*Task prompt*
When the string "Skin" is part of a line below, that line should be copied.

*Data below*
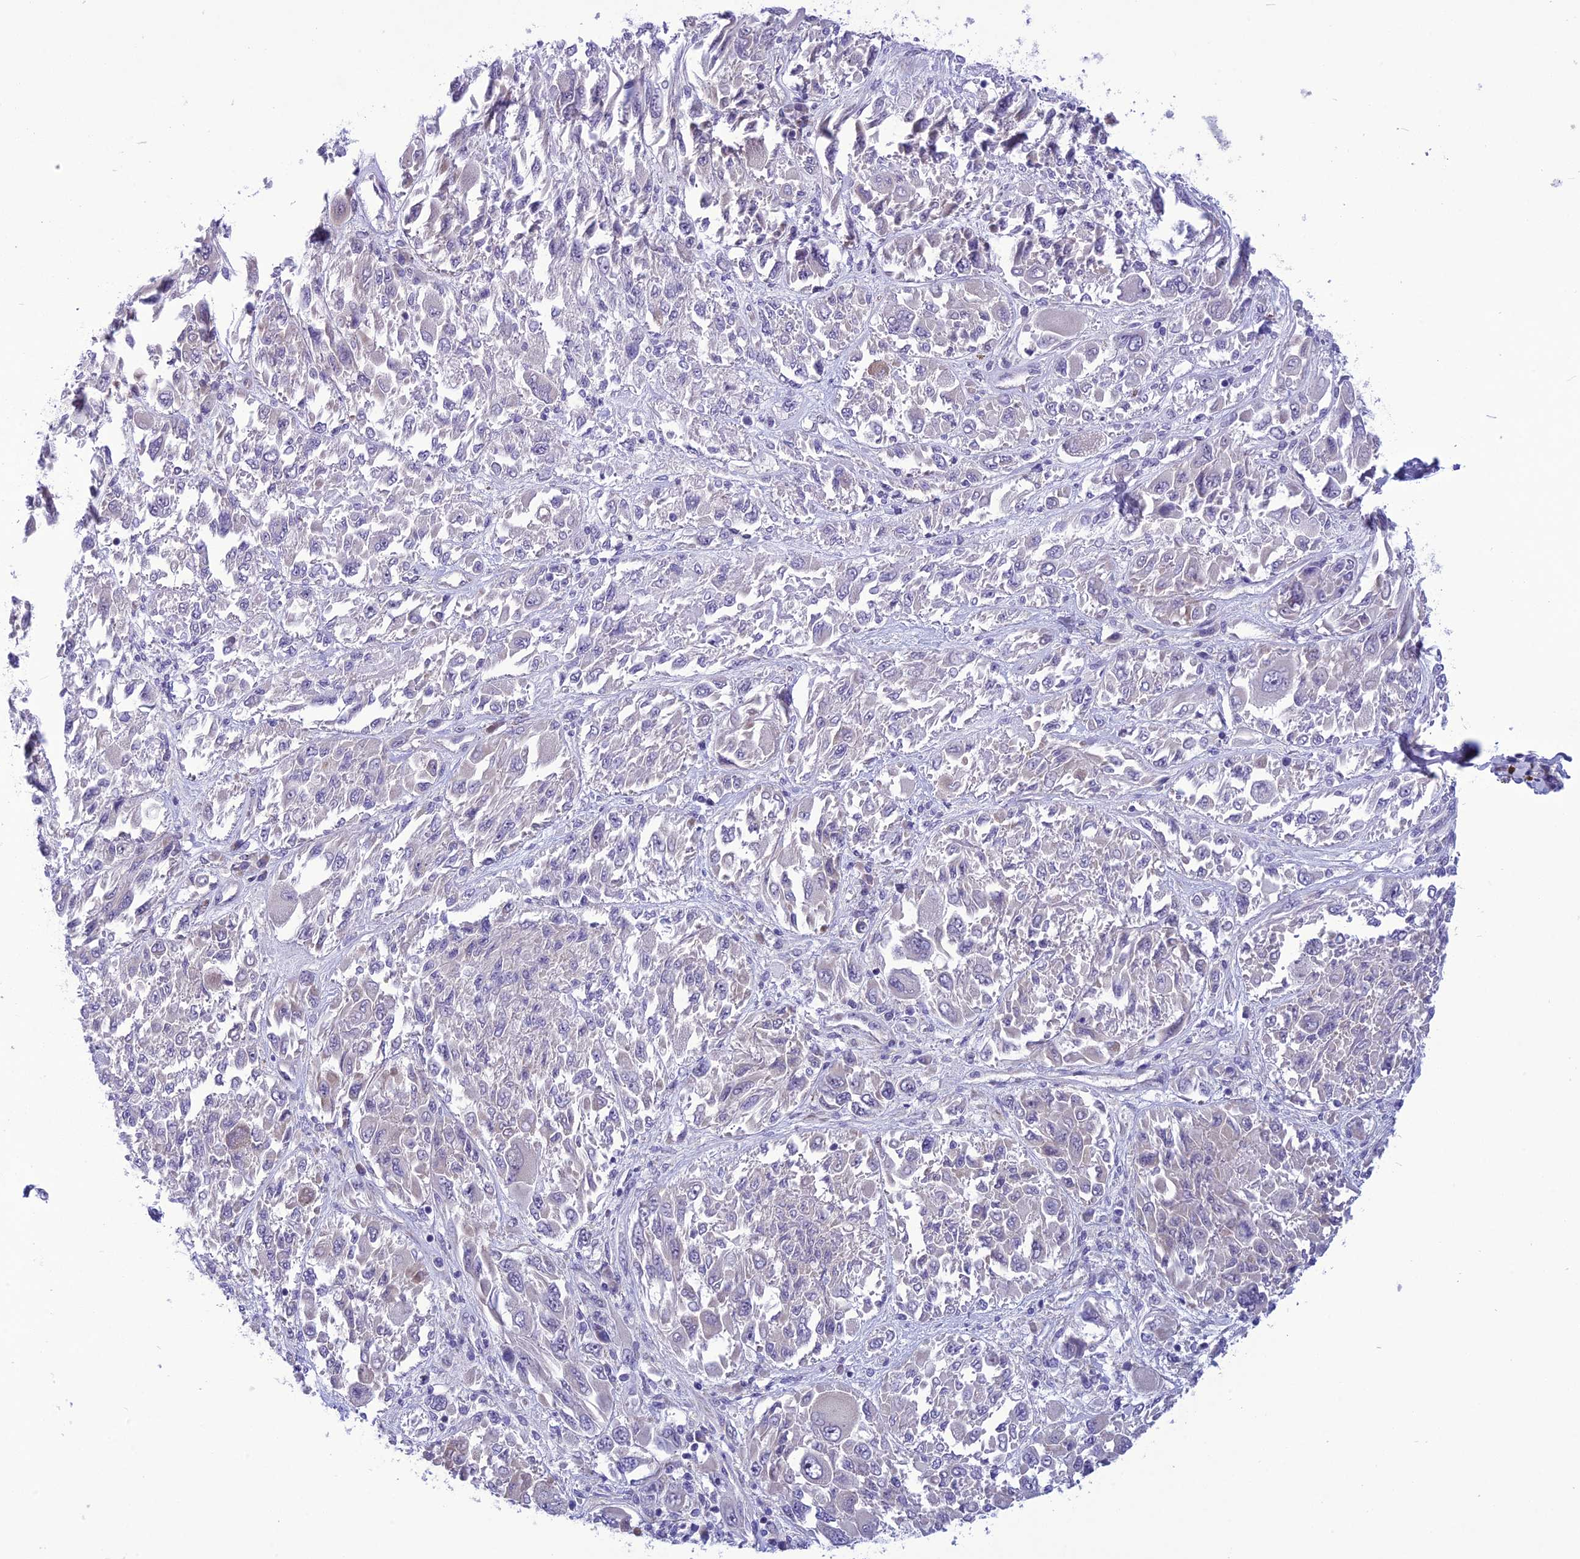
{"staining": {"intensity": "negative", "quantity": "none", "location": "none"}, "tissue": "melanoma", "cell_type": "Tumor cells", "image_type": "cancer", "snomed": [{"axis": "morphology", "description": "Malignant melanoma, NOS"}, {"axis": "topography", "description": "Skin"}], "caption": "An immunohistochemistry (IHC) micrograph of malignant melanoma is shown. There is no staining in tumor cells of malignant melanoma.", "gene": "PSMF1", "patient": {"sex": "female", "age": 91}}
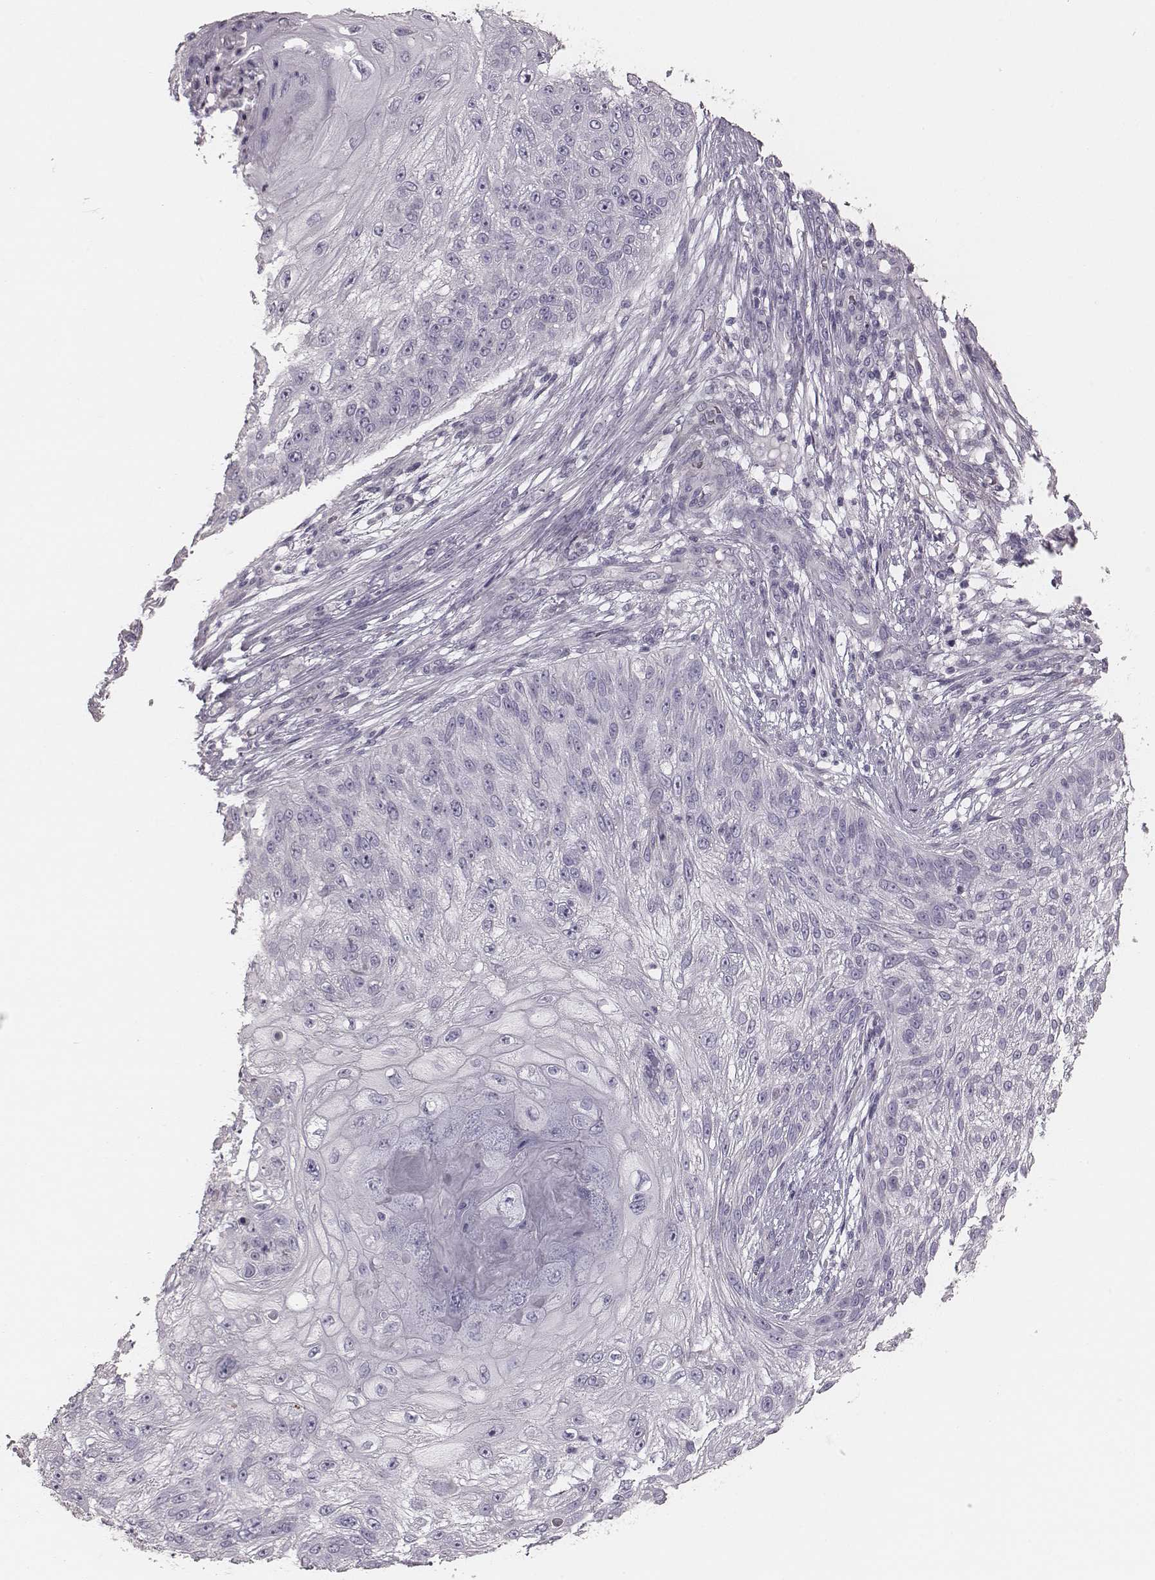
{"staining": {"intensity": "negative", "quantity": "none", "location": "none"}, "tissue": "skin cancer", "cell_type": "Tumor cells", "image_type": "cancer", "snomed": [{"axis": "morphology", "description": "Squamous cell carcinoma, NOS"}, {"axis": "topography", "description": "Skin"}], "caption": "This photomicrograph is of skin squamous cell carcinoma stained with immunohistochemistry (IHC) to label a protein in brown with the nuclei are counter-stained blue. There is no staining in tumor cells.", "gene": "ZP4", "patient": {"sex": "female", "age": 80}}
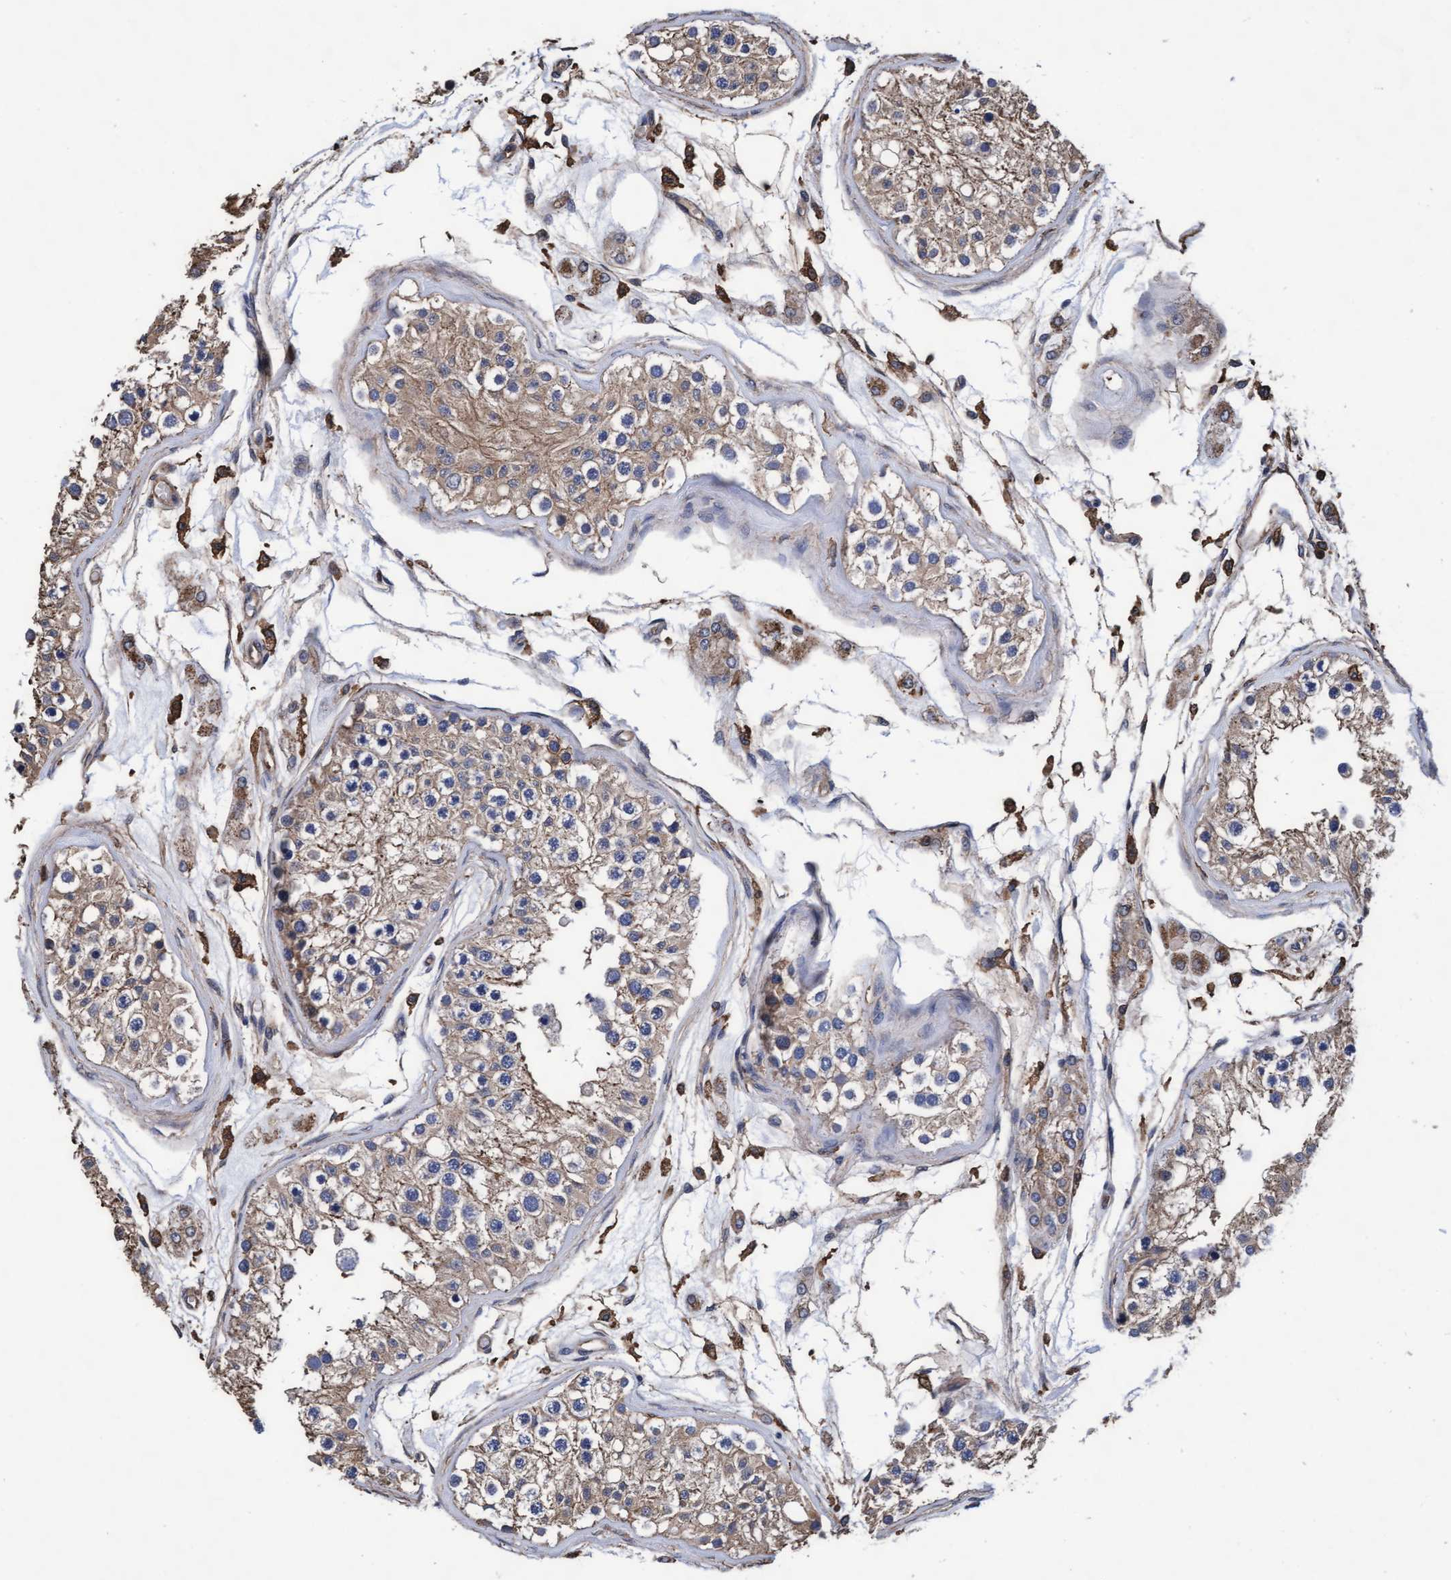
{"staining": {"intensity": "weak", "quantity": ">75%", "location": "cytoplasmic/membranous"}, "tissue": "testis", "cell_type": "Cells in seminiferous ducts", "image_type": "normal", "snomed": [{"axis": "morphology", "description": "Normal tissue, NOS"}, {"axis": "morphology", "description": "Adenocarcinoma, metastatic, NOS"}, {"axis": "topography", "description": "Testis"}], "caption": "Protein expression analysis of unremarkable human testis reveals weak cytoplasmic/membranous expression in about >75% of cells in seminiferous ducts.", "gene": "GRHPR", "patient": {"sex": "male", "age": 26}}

*Output of the task*
{"staining": {"intensity": "negative", "quantity": "none", "location": "none"}, "tissue": "melanoma", "cell_type": "Tumor cells", "image_type": "cancer", "snomed": [{"axis": "morphology", "description": "Malignant melanoma, NOS"}, {"axis": "topography", "description": "Skin"}], "caption": "An immunohistochemistry (IHC) micrograph of malignant melanoma is shown. There is no staining in tumor cells of malignant melanoma.", "gene": "PSMF1", "patient": {"sex": "female", "age": 91}}
{"staining": {"intensity": "negative", "quantity": "none", "location": "none"}, "tissue": "skin cancer", "cell_type": "Tumor cells", "image_type": "cancer", "snomed": [{"axis": "morphology", "description": "Squamous cell carcinoma, NOS"}, {"axis": "topography", "description": "Skin"}], "caption": "This photomicrograph is of skin squamous cell carcinoma stained with immunohistochemistry (IHC) to label a protein in brown with the nuclei are counter-stained blue. There is no staining in tumor cells.", "gene": "ZP4", "patient": {"sex": "female", "age": 80}}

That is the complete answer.